The roster of creative talents—the Lumière Dreamers or “artistic warriors”, as Saroyan calls them—includes Zachery Cameron Longboy. The Two-Spirit performance and installation artist of Sayisi Dene lineage has designed a projection kaleidoscope that will appear at every show. Vancouver saxophonist and jazz impresario Cory Weeds has curated Dream Downtown (November 23), an evening of jazz at four sites. It features pianist Sharon Minemoto with Jon Bentley on saxophones, Darren Radtke on bass and Bernie Arai on drums; the Dave Sikula Trio; Shruti Ramani, who blends Indian and jazz traditions and who will be accompanied by Jodi Proznick on bass and Tilden Webb on piano; and Zephyr, led by vibraphonist Atley King with Andrew Skepast on guitar, Arvind Ramdas on drums, and David Caballero on bass.

Elsewhere, the marching band East Van Horns will fill the city centre with the sounds of tuba, sax, trumpet, trombone, and percussion while YVR Pop Choir brings its 70 diverse voices to the streets. Trumpet player Feven Kidane will perform alongside Harmeet Kaur Virdee (bass), Todd Stewart (drums), and Quincy Mayes (keys). All Bodies Dance Project, which connects artists with and without disabilities, will explore the choreographic possibilities of diverse ways of moving, expanding ideas of who dances and what dance can be.

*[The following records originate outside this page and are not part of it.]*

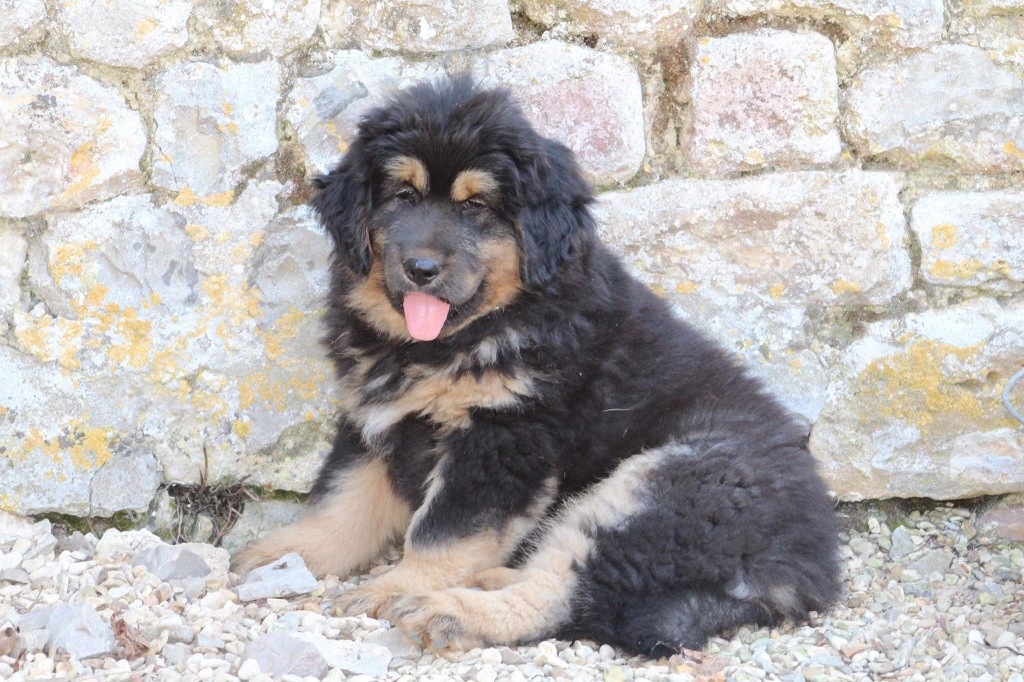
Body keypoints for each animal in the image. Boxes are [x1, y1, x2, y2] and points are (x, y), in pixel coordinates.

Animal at [232, 76, 840, 656]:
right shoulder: (376, 419)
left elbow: (441, 532)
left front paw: (395, 586)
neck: (448, 343)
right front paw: (286, 552)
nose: (421, 268)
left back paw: (448, 610)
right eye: (403, 195)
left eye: (475, 205)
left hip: (663, 487)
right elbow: (341, 503)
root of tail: (803, 571)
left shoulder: (503, 438)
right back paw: (487, 581)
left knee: (565, 592)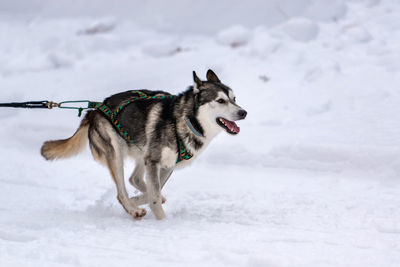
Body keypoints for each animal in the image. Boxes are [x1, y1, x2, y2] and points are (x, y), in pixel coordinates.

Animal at [40, 70, 247, 221]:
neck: (183, 120)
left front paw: (146, 200)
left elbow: (155, 191)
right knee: (122, 191)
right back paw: (133, 209)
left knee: (134, 179)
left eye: (234, 99)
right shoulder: (154, 161)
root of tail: (94, 110)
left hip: (142, 153)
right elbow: (154, 196)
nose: (243, 112)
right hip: (116, 154)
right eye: (220, 100)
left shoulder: (165, 165)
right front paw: (162, 221)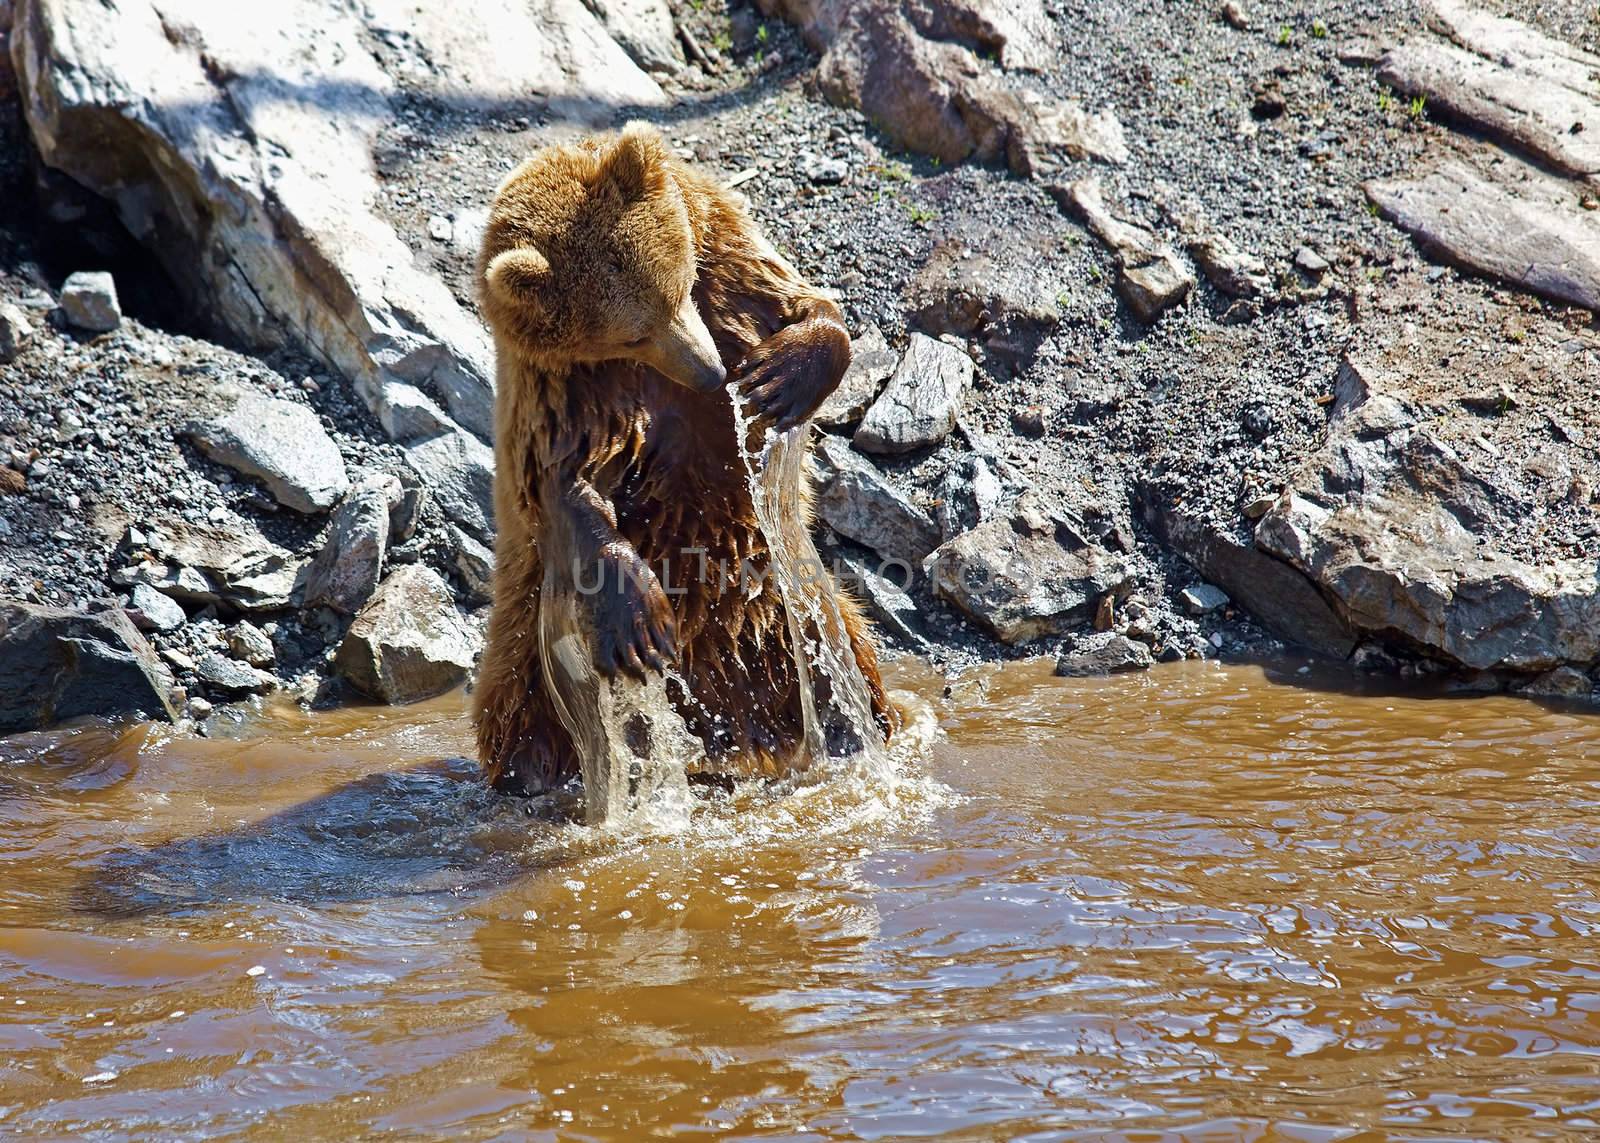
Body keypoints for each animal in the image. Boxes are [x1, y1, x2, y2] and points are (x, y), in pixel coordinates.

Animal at [473, 116, 902, 794]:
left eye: (678, 285)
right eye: (631, 333)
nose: (710, 373)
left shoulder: (727, 264)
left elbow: (801, 302)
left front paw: (780, 377)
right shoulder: (564, 392)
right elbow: (568, 483)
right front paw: (638, 618)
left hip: (790, 608)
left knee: (846, 651)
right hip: (528, 635)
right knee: (520, 713)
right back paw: (529, 771)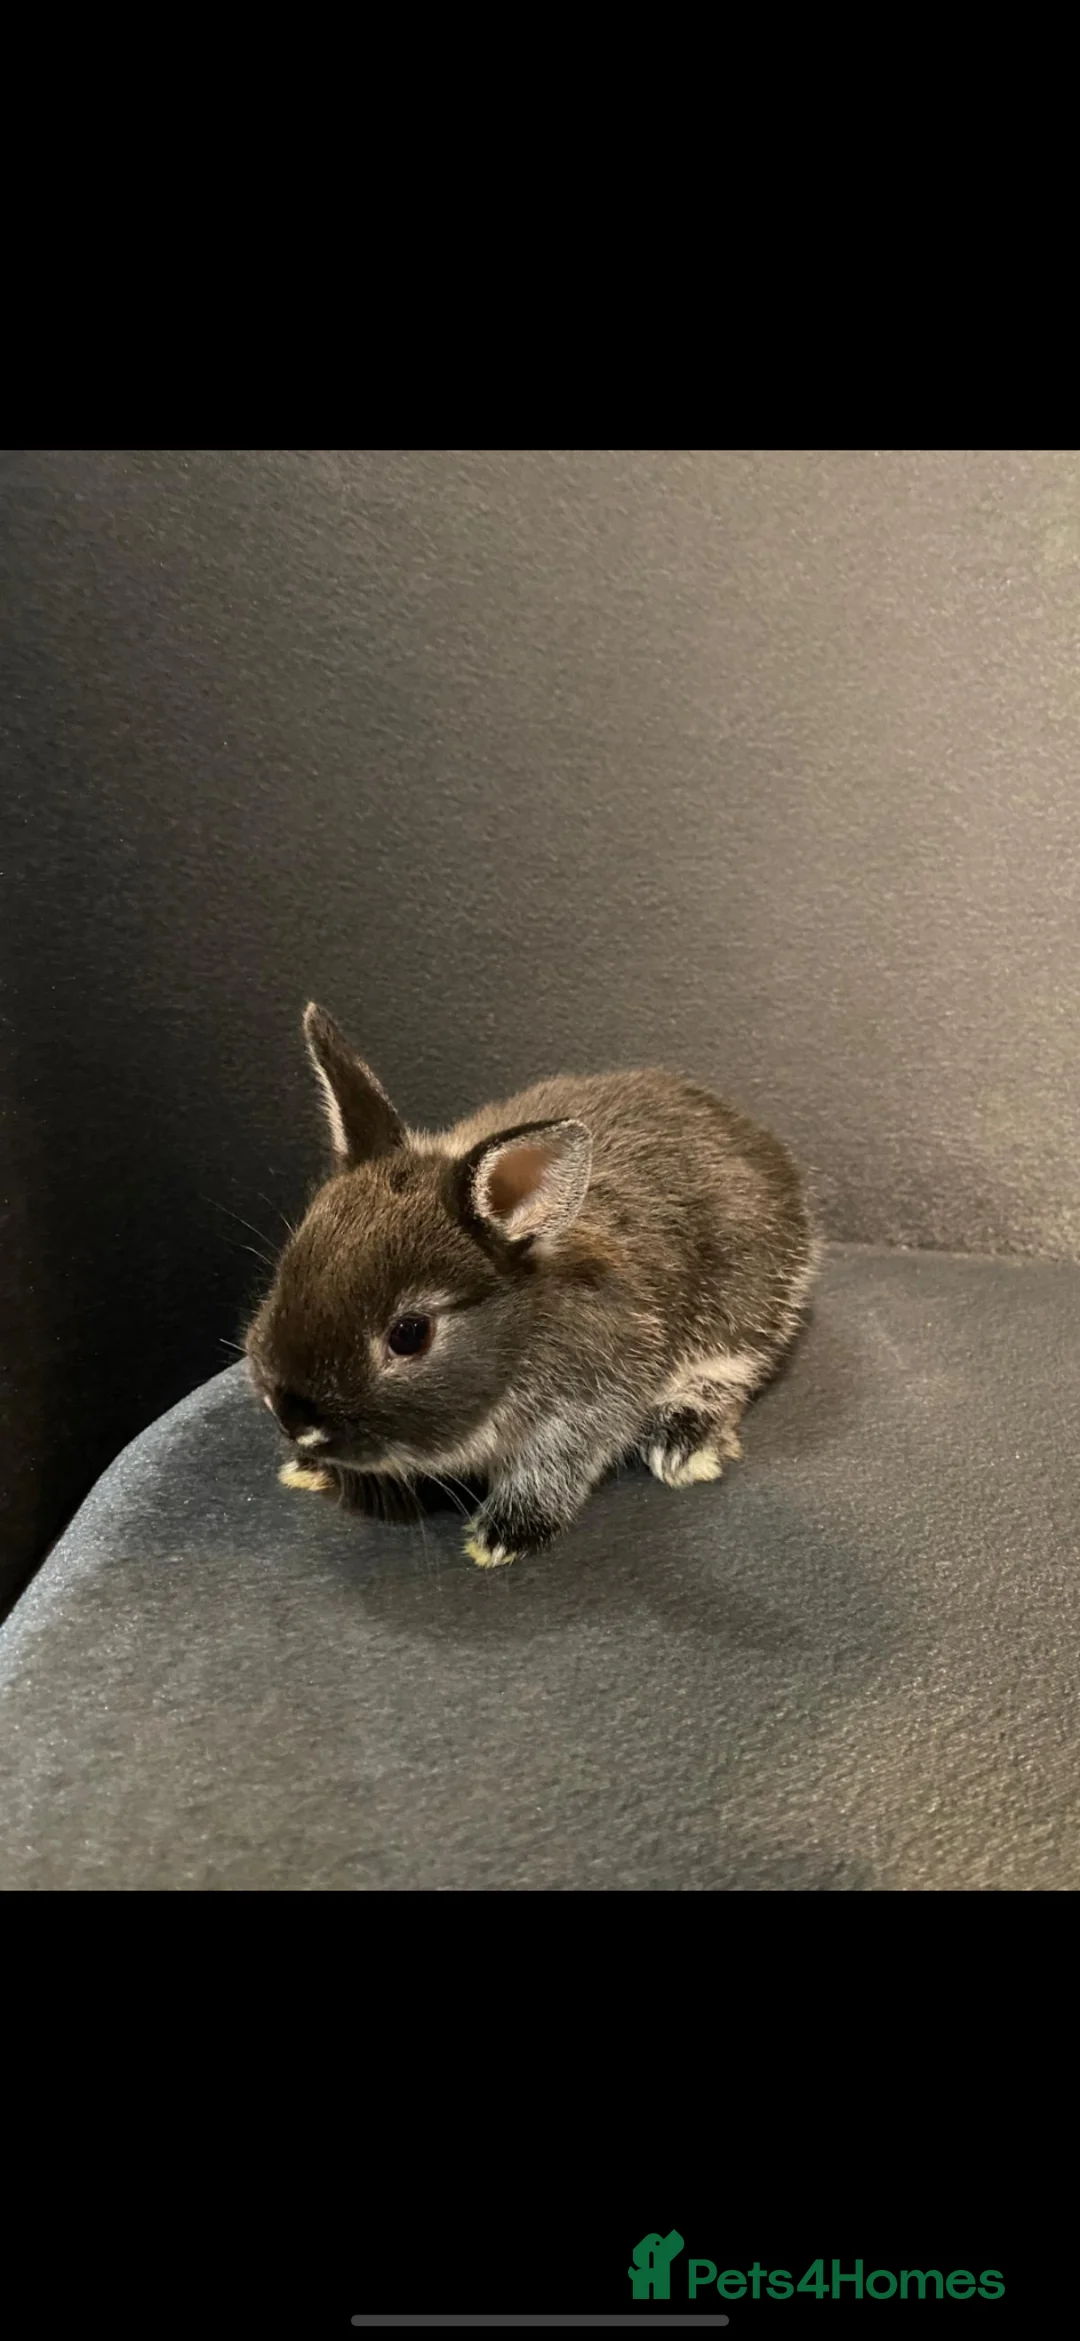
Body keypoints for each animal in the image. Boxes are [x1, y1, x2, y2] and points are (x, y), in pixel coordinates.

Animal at [244, 1003, 821, 1568]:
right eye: (288, 1270)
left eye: (409, 1334)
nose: (293, 1420)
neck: (522, 1328)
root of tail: (748, 1134)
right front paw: (311, 1468)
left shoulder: (587, 1402)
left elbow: (554, 1467)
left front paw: (504, 1535)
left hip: (746, 1305)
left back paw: (684, 1444)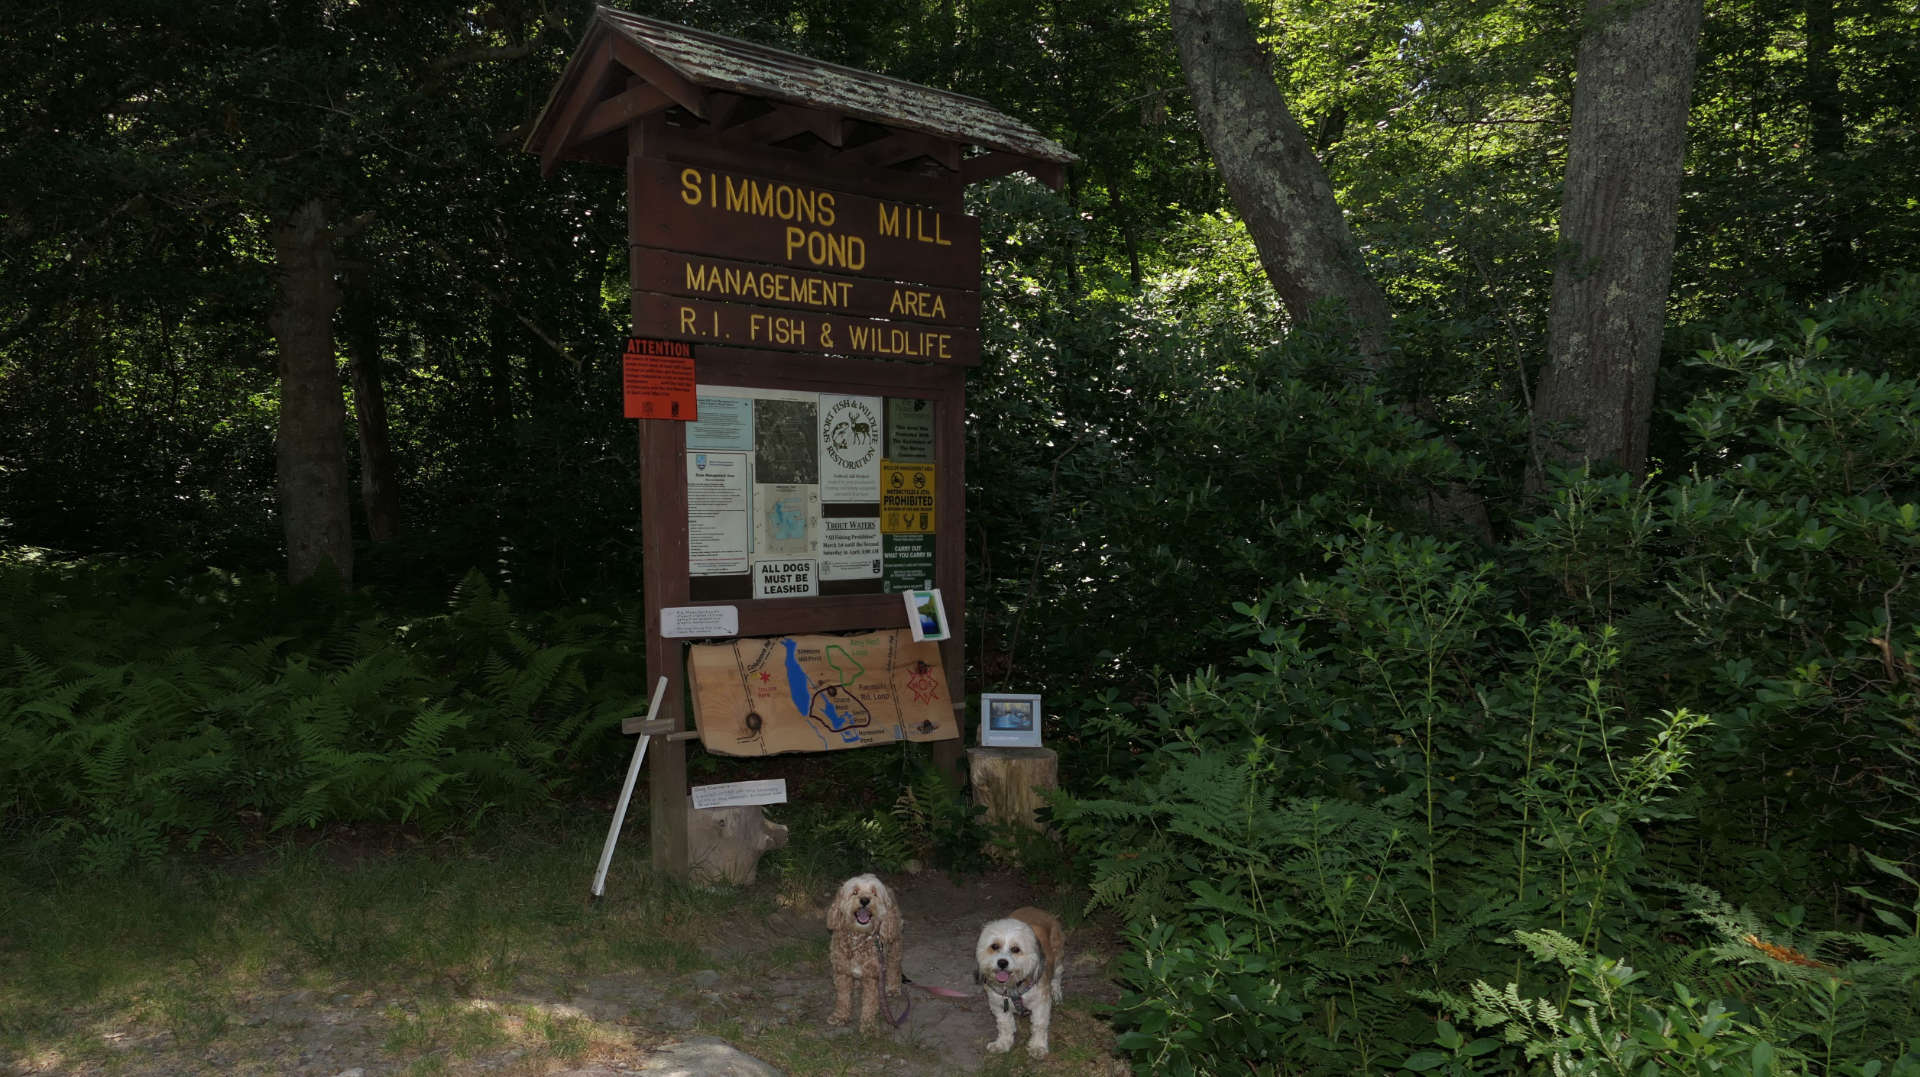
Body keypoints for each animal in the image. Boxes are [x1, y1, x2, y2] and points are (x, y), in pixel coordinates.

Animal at [829, 867, 902, 1029]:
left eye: (874, 893)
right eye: (855, 892)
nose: (864, 900)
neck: (859, 938)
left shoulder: (872, 976)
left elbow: (870, 1002)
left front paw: (868, 1025)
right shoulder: (842, 972)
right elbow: (842, 998)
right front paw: (840, 1016)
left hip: (894, 944)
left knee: (894, 967)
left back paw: (893, 987)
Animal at [975, 902, 1067, 1052]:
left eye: (1015, 949)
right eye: (994, 946)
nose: (1002, 962)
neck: (1013, 987)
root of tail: (1038, 910)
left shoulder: (1040, 1003)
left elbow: (1039, 1025)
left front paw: (1038, 1046)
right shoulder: (998, 1004)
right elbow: (1005, 1025)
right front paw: (1003, 1043)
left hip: (1058, 958)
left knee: (1057, 977)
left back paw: (1057, 994)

Contemporary dancer Chengxin Wei, R’n’B singer-songwriter Krystle Dos Santos, rapper Missy D, dance troupe Mozaico Flamenco, and Persian soul singer Tissa Rahim are among the other artists taking part.

Some of their “stages” include šxʷƛ̓ənəq Xwtl'e7énḵ Square (formerly Vancouver Art Gallery North Plaza), Jim Deva Plaza, Gastown’s Maple Tree Square and the area around the Steam Clock, and English Bay.

Saroyan says she was especially inspired to bring the performing arts outdoors after a trip earlier this year to the UK with friend and Vancouver Fringe Festival executive director Cory Philley, a member of Lumiere’s creative team. (Also in the group are Patrick Parra Pennefather, Kyrst Hogan [aka Burgundy Brixx], Mark Haney, and Tsatassaya White.) The two visited the Edinburgh Fringe and attended three outdoor arts festivals, all of them packed. “They’re doing it in the UK and people are coming to the arts outside, pandemic or not,” Saroyan says. “I just thought, ‘This is life-changing.’

“People in the performing arts sparkle things,” she adds. “We want to engage with the public in different ways and get the arts out to people.”